Acquisition of cores is common in both geological studies of the shallow subsurface as well as in hydrocarbon exploration and production. Descriptions of cores are usually based on destructive analyses of small samples and on continuous records acquired by visual inspection. Such descriptions are not fully integrated, and their resolution, precision and accuracy tend to vary downcore. This research project is aimed at developing a fully quantitative method of core description with uniform (high) downcore resolution, and specification of the uncertainties of all measured and predicted quantities. XRF core scanning provides a fast, non-destructive and relatively inexpensive method to acquire high resolution data of a core. XRF core scanning is essentially a geochemical logging technique which aims at measuring element abundances through the acquisition of fluorescence spectra. By using a limited set of carefully selected calibration samples, analyzed using any well-established chemical technique, it is possible to turn element intensities derived from fluorescence spectra into chemical element abundances (Weltje & Tjallingii, 2008). Experiments have shown that this method is accurate (unbiased) and its precision is comparable to that attained in conventional destructive XRF analysis.

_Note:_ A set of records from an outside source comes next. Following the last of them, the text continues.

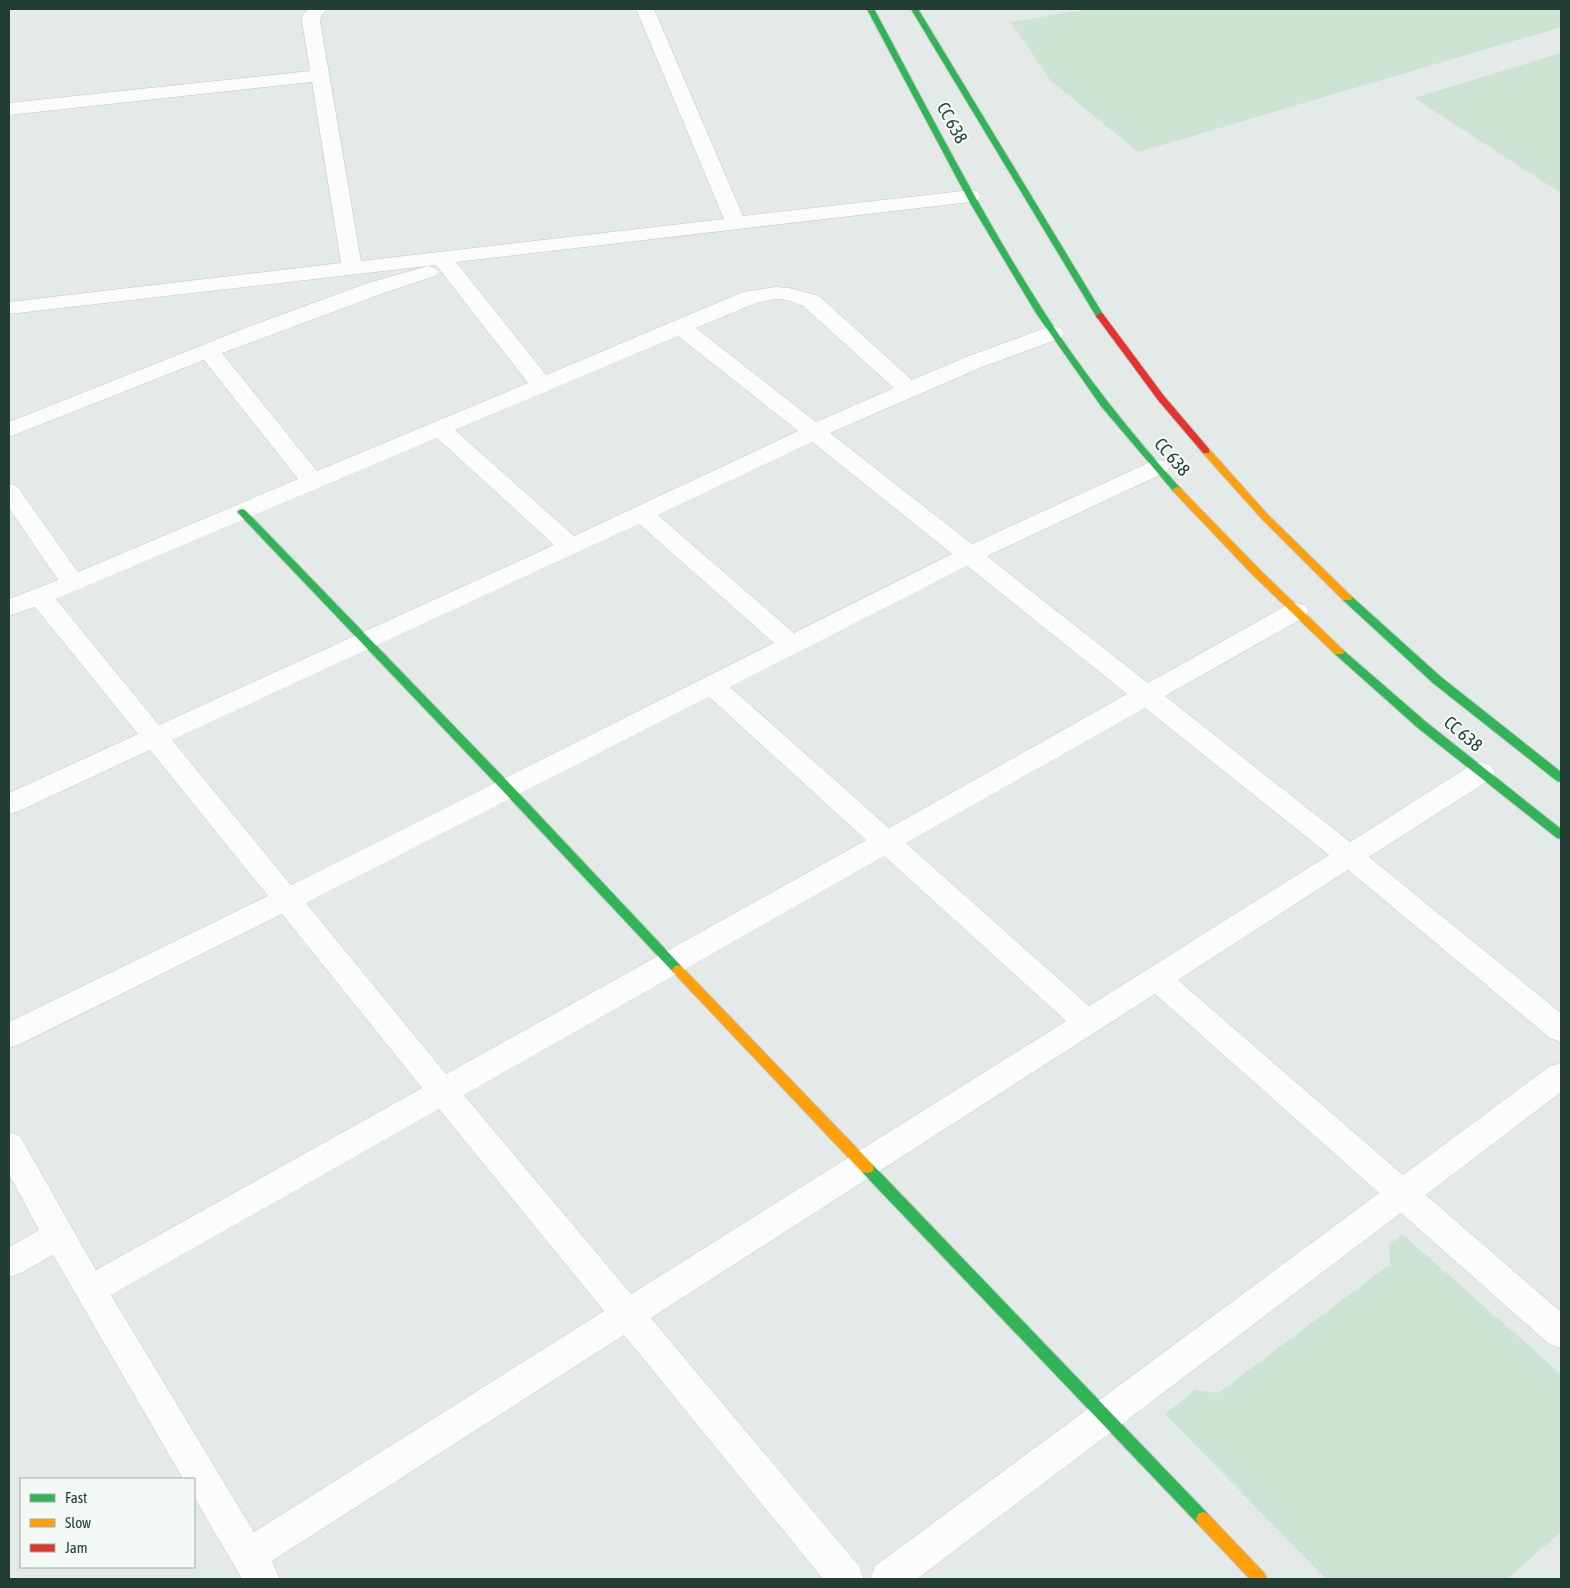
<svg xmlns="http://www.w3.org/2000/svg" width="1570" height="1588" viewBox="0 0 1570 1588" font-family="'Asap Condensed',sans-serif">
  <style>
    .green { fill: #cde3d3 }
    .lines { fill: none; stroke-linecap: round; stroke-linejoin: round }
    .street-casing { stroke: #c1c7c4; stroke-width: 1 }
    .fast-casing { stroke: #c0c7c4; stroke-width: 2 }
    .slow-casing { stroke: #c0c7c4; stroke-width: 2 }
    .jam-casing { stroke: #c0c7c4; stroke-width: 2 }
    .street { fill: #fbfcfb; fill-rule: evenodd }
    .fast { fill: #30b455; fill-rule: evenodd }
    .slow { fill: #ff9f0a; fill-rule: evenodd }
    .jam { fill: #e5322d; fill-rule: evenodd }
    .labels { text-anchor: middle; stroke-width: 4.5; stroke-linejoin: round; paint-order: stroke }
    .street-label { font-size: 18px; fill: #223e34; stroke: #f3f9f5 }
  </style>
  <rect width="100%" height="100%" fill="#e4eae7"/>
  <g class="green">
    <polygon points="1088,9 1561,9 1561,27 1138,152 1050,80 1011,22"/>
    <polygon points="1561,53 1561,193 1414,98"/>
    <polygon points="1402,1234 1561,1374 1561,1532 1507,1579 1326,1579 1165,1414 1195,1390 1218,1393 1390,1264 1389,1245"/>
  </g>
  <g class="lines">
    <g class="street-casing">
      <path id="street" d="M 308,9 L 327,9 L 321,16 L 320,21 L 361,261 L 724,219 L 636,9 L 654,9 L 743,216 L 971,190 L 978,192 L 981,196 L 978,200 L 971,202 L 456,262 L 546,375 L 743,292 L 776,287 L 789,288 L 819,296 L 912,380 L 966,357 L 1045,328 L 1053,326 L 1061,328 L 1064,333 L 1061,338 L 982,367 L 830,433 L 972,544 L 1150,462 L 1158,460 L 1166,462 L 1170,467 L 1166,472 L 987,556 L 1148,683 L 1287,605 L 1296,603 L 1305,605 L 1309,611 L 1305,617 L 1165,696 L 1350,842 L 1471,765 L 1481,762 L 1491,765 L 1495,772 L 1491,779 L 1369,857 L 1561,1013 L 1561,1042 L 1550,1038 L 1348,870 L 1178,980 L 1403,1175 L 1550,1066 L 1561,1063 L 1561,1092 L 1426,1195 L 1561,1312 L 1561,1348 L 1549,1344 L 1401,1213 L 917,1579 L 870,1579 L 875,1566 L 1379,1193 L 1155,994 L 651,1318 L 859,1566 L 864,1579 L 823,1579 L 624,1335 L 272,1561 L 280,1579 L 242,1579 L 194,1497 L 194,1479 L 183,1479 L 53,1255 L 21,1273 L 9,1277 L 9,1247 L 39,1230 L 9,1174 L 9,1132 L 20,1136 L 96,1270 L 422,1088 L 282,914 L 20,1044 L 9,1048 L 9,1022 L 268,896 L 150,750 L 19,811 L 9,814 L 9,793 L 138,734 L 35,607 L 9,616 L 9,599 L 58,580 L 9,508 L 9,484 L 17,486 L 78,572 L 298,479 L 204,360 L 9,437 L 9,422 L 253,325 L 368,283 L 428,266 L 435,268 L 439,272 L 435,276 L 384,293 L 222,353 L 317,471 L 528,383 L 436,265 L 9,314 L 9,302 L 341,263 L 312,82 L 9,115 L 9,103 L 310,71 L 302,21 L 303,15 ZM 776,299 L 787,300 L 803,306 L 894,388 L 816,422 L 696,328 L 756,303 ZM 678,336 L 798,431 L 574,536 L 455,430 ZM 437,438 L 554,545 L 159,725 L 56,599 ZM 812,442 L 952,554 L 794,633 L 658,515 ZM 639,524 L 774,643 L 291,885 L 172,740 ZM 967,566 L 1127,694 L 889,828 L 730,687 ZM 709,697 L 866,840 L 446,1074 L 306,903 ZM 1145,708 L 1329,855 L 1089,1006 L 906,843 ZM 884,856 L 1066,1021 L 631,1294 L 464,1095 ZM 439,1109 L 604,1311 L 254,1532 L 111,1295 Z"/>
    </g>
    <g class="fast-casing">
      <g id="fast">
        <path d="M 867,9 L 874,9 C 929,111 981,214 1044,312 C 1084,375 1131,433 1180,488 L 1182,490 L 1180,492 L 1174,492 L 1101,406 L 1036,313 L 969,201 Z"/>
        <polygon points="911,9 918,9 1104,316 1103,318 1097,318 1096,316"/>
        <polygon points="242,509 245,510 511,785 682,967 684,970 682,973 674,973 503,791 239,514 237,512 239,510"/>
        <polygon points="1347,595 1351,596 1441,677 1561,772 1561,782 1557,781 1433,683 1343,600 1342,598 1343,596"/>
        <polygon points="1339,649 1343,650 1426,722 1561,829 1561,839 1557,838 1418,728 1335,654 1334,652 1335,650"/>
        <polygon points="867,1163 872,1164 1208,1514 1210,1519 1208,1524 1203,1526 1198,1524 862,1172 860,1168 862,1164"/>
      </g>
    </g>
    <g class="slow-casing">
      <g id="slow">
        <polygon points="1206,448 1209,449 1268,515 1351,596 1352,598 1351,600 1343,600 1262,519 1203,453 1203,449"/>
        <polygon points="1177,487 1180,488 1260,570 1343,650 1344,652 1343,654 1335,654 1253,575 1174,492 1172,490"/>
        <polygon points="678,965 682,967 872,1164 874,1168 872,1172 867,1173 862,1172 674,973 672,970 674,967"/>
        <polygon points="1203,1512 1208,1514 1265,1574 1267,1579 1250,1579 1198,1524 1196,1519 1198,1514"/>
      </g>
    </g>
    <g class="jam-casing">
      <polygon id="jam" points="1100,313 1103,314 1164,396 1209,449 1209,453 1203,453 1158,400 1096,316"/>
    </g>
    <use href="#street" class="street"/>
    <use href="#fast" class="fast"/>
    <use href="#slow" class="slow"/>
    <use href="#jam" class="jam"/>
  </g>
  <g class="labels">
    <g class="street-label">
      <text transform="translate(952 123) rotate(61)" y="6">CC 638</text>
      <text transform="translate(1172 457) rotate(49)" y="6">CC 638</text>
      <text transform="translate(1463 734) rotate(40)" y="6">CC 638</text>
    </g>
  </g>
  <rect width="1570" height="1588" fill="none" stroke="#223e34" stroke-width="20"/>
  <rect x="20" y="1478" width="175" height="90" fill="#f3f9f5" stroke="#9faea8"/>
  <rect x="30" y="1494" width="25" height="8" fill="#30b455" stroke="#9faea8"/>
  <text x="65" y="1503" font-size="15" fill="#223e34">Fast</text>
  <rect x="30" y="1519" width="25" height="8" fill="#ff9f0a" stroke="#9faea8"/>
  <text x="65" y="1528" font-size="15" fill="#223e34">Slow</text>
  <rect x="30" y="1544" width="25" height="8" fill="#e5322d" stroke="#9faea8"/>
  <text x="65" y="1553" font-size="15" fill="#223e34">Jam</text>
</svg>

The current workflow in XRF spectrometry requires that spectra are first interpreted in terms of element intensities to enable calibration. Our aim is to perform calibration by a direct empirical approach which relates spectra to sample composition. Prediction of sediment properties (such as chemical composition) may be formulated as a generalized multivariate statistical estimation problem. By doing so, processing is no longer hampered by the interpretability of XRF spectra in terms of discrete element peaks. This allows us to reduce the prediction uncertainties and to predict abundances elements which are considered to be undetectable using XRF methods, but have been recorded in the calibration samples (work in prep.). The feasibility of this approach follows from the redundancy of geochemical compositional data: groups of elements are often closely associated because they reside in specific minerals with limited compositional variability.

Integration of the XRF spectra with secondary core information such as high-resolution digital images is a crucial part of the research. By combining various multivariate data sets, automatic interpretation of cores can be extended from purely (chemical or petrographic) composition-based classification, to a full-blown geological interpretation, which involves poro-perm prediction, grain-size estimation, classification of sedimentary structures, and further exploitation of color to support interpretations in terms of redox conditions. A powerful application of our data-processing scheme is the ability to identify common trends in multivariate data sets, e.g. grain size and geochemical composition. Such common trends may be used to filter stratigraphic records, as illustrated by the removal of grain-size related variation from geochemical data (Bloemsma et al., 2011). This innovative technique lies at the heart of the first statistically rigorous algorithm for chemostratigraphic correlation (work in prep.). Other potential applications include the simultaneous processing of XRD and XRF data, in order to facilitate interpretation of sediment composition in terms of internally consistent geochemical and mineralogical models.


References:
Weltje, G.J., Tjallingii, R., 2008. Calibration of XRF core scanners for quantitative geochemical logging of sediment cores: Theory and application. Earth and Planetary Science Letters, 274(3-4): 423-438.